Milva Kernow: A Cornish Bestiary
- Rob Vickery
- May 14
- 5 min read
Exploring the Symbolic Beasts of Cornwall and the Power of Reimagined Folklore

From the rugged tors of Bodmin Moor to the windswept headlands of the far west, Cornwall’s folkloric imagination has long been peopled by creatures of bone, hide, shadow, and mystery. In Milva Kernow: A Cornish Bestiary, Dr. Merv Davey opens a door to this world not just through myth and memory, but through music, dance, costume, and revival. His work is more than a catalogue of creatures. It is an invitation to see Cornwall through its masks: theatrical, satirical, ancestral, and defiant.
At Dark Cornwall, we’ve always believed that folklore is a living force. Stories grow, shift, and return in new forms. Often darker, wiser, and more rebellious than before. Davey’s piece doesn’t simply document the beasts of Cornwall. It shows us how they’ve evolved, how they’ve been summoned again, and what they now represent for a culture that refuses to be erased.
The Resurrection of Pen Glas and the Invention of Pen Gwyn

One of the most striking moments in the bestiary is the tale of Pen Glas, the Blue Head. Early 20th-century folklorist Robert Morton Nance mentioned this spectral horse-skull figure as part of Cornwall’s winter traditions, an echo of the Welsh Mari Lwyd. But it wasn’t until the late 1970s that Pen Glas was reimagined, revived, and ultimately transformed into Pen Gwyn (White Head) by Cam Kernewek, a Cornish dance group attending the Pan Celtic Festival in Killarney.

====

**Task brief**. Reproduce the Cornish bestiary article between "One of the most" and "Festival in Killarney.", inclusive, swapping "spectral" for "ghostly".

**Supplied information**.
====

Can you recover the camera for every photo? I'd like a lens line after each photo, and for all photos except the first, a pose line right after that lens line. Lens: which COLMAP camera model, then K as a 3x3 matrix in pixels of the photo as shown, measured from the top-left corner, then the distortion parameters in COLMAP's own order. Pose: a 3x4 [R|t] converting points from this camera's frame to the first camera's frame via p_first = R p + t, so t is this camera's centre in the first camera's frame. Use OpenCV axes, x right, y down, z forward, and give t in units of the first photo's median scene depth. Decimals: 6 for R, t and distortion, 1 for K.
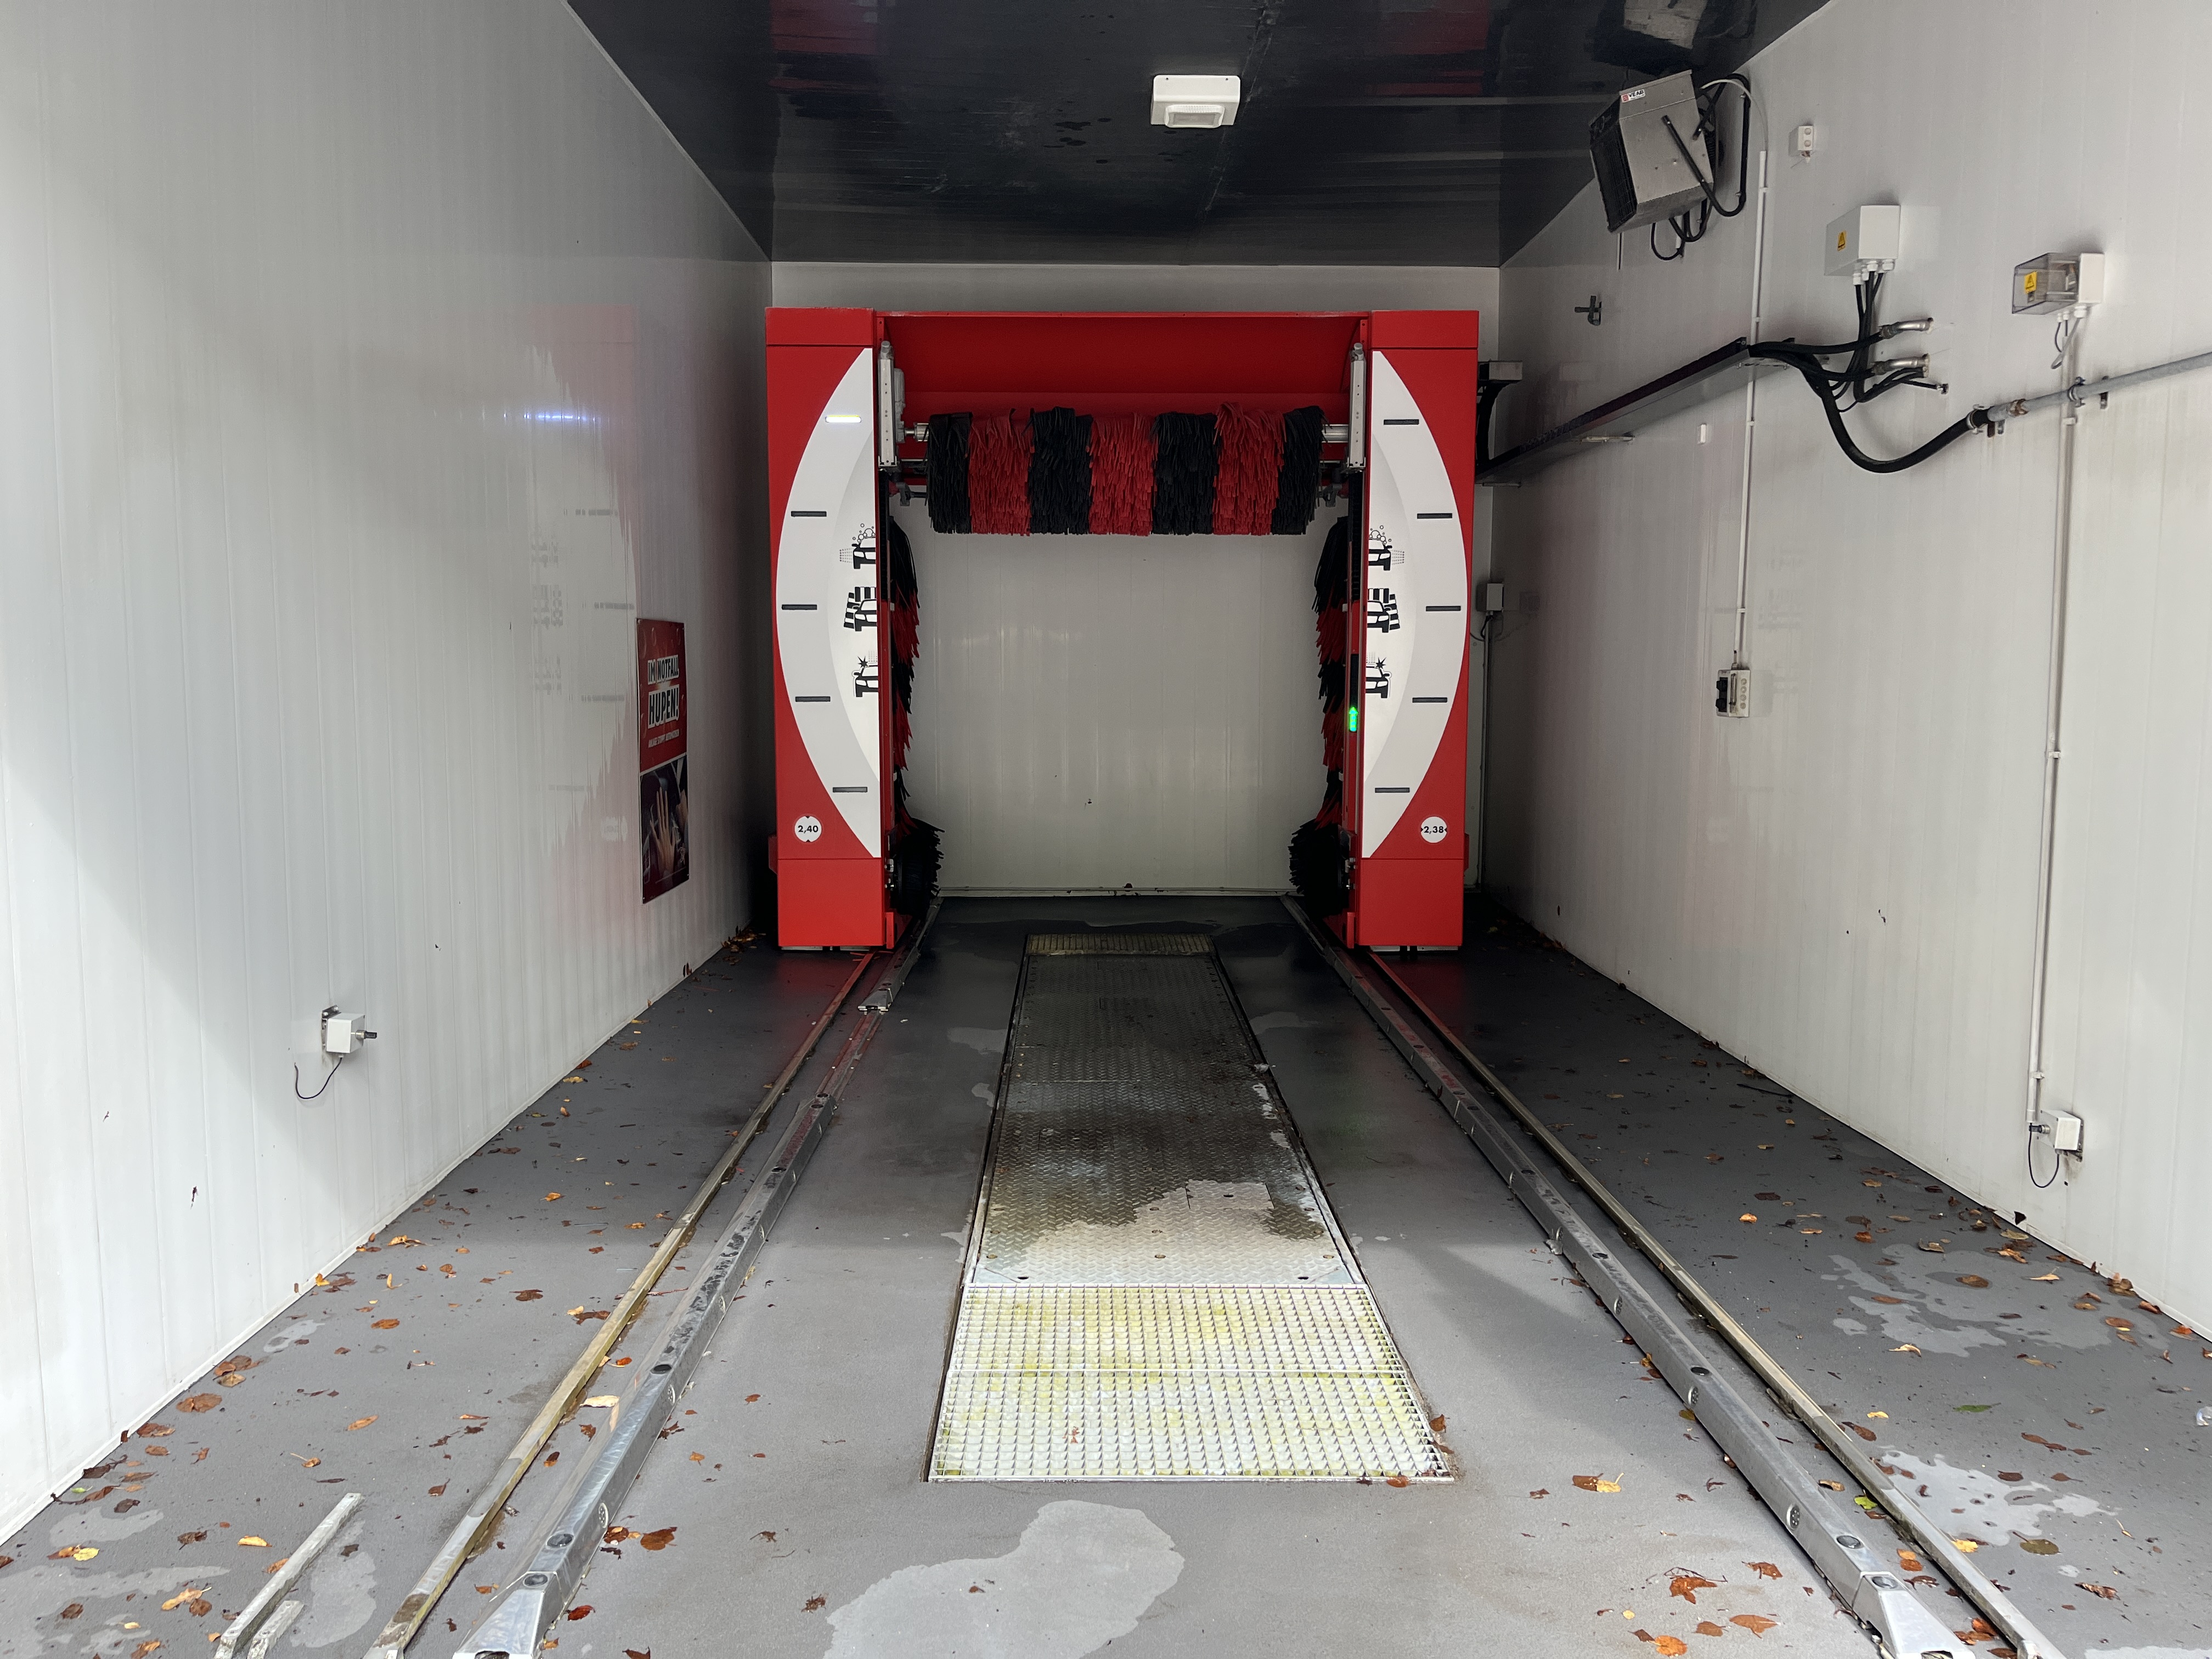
lens RADIAL K [[1661.6, 0, 1106.0], [0, 1661.6, 829.5], [0, 0, 1]] dist [0.076712, -0.110351]
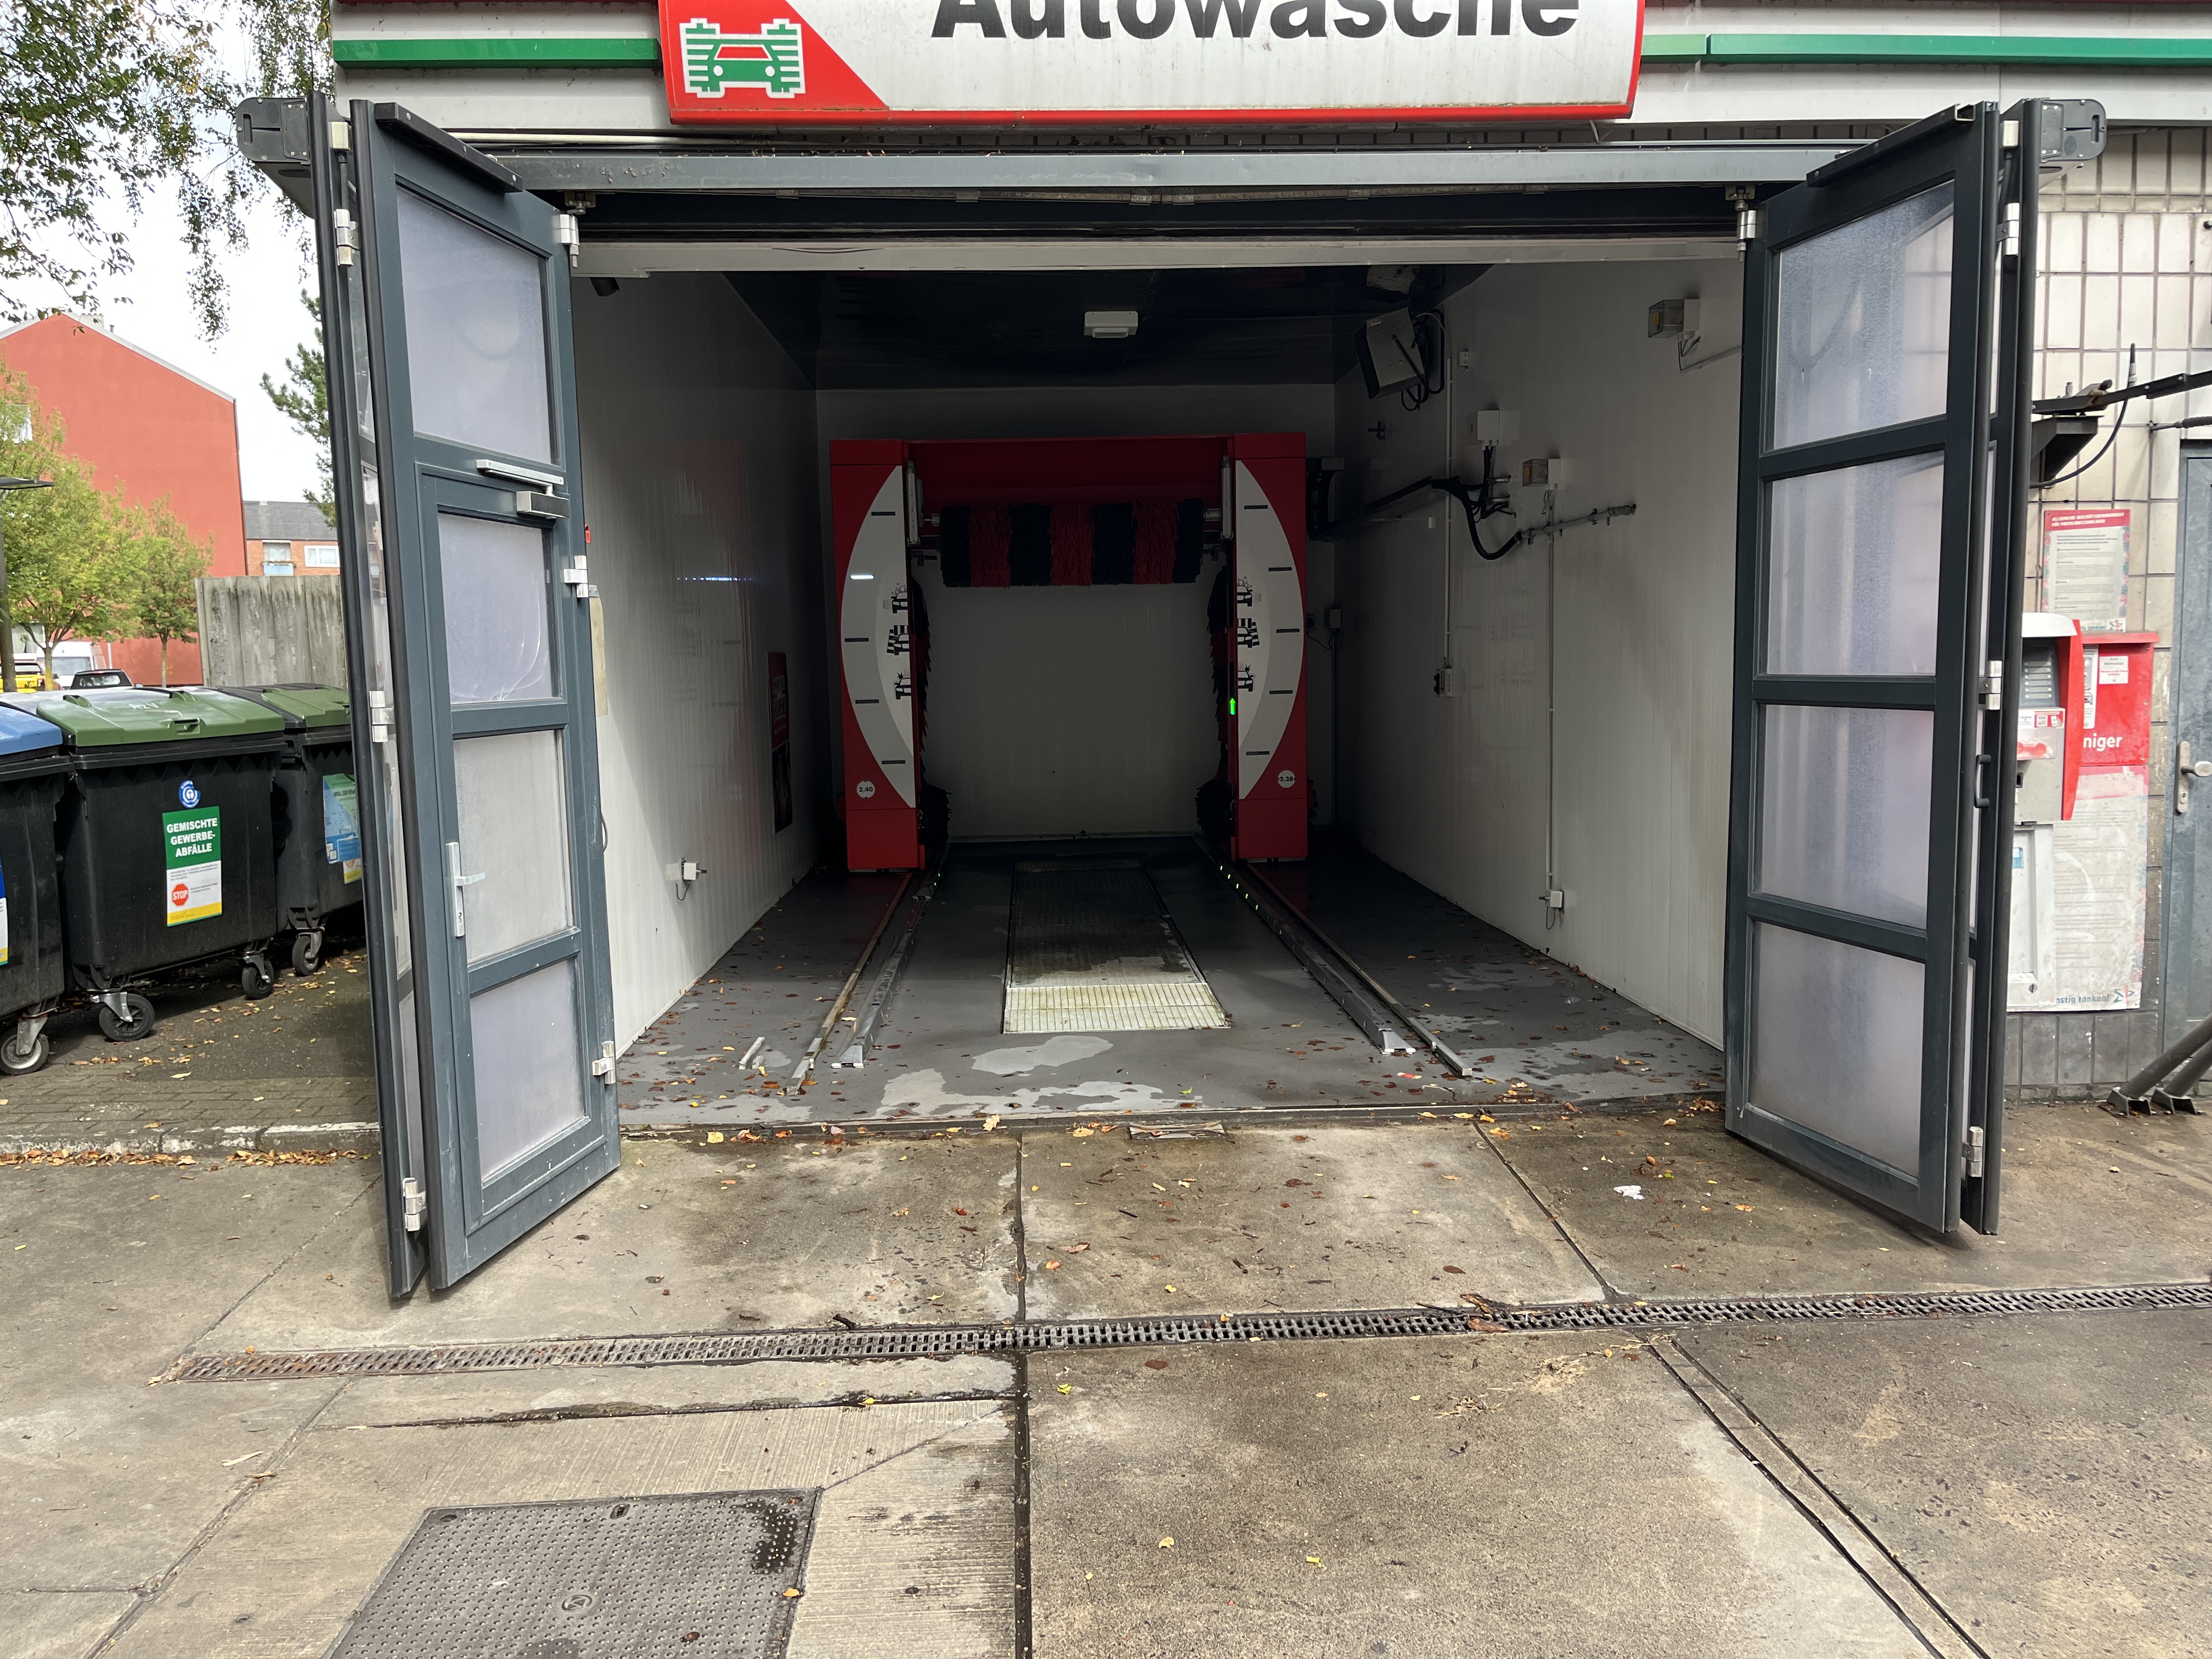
lens RADIAL K [[1661.6, 0, 1106.0], [0, 1661.6, 829.5], [0, 0, 1]] dist [0.076712, -0.110351]
pose [[0.999241, -0.027051, 0.028014, -0.007974], [0.027106, 0.999631, -0.001598, 0.044061], [-0.027961, 0.002357, 0.999606, -0.491292]]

====

**Solution to the problem**.
One of the most striking moments in the bestiary is the tale of Pen Glas, the Blue Head. Early 20th-century folklorist Robert Morton Nance mentioned this ghostly horse-skull figure as part of Cornwall’s winter traditions, an echo of the Welsh Mari Lwyd. But it wasn’t until the late 1970s that Pen Glas was reimagined, revived, and ultimately transformed into Pen Gwyn (White Head) by Cam Kernewek, a Cornish dance group attending the Pan Celtic Festival in Killarney.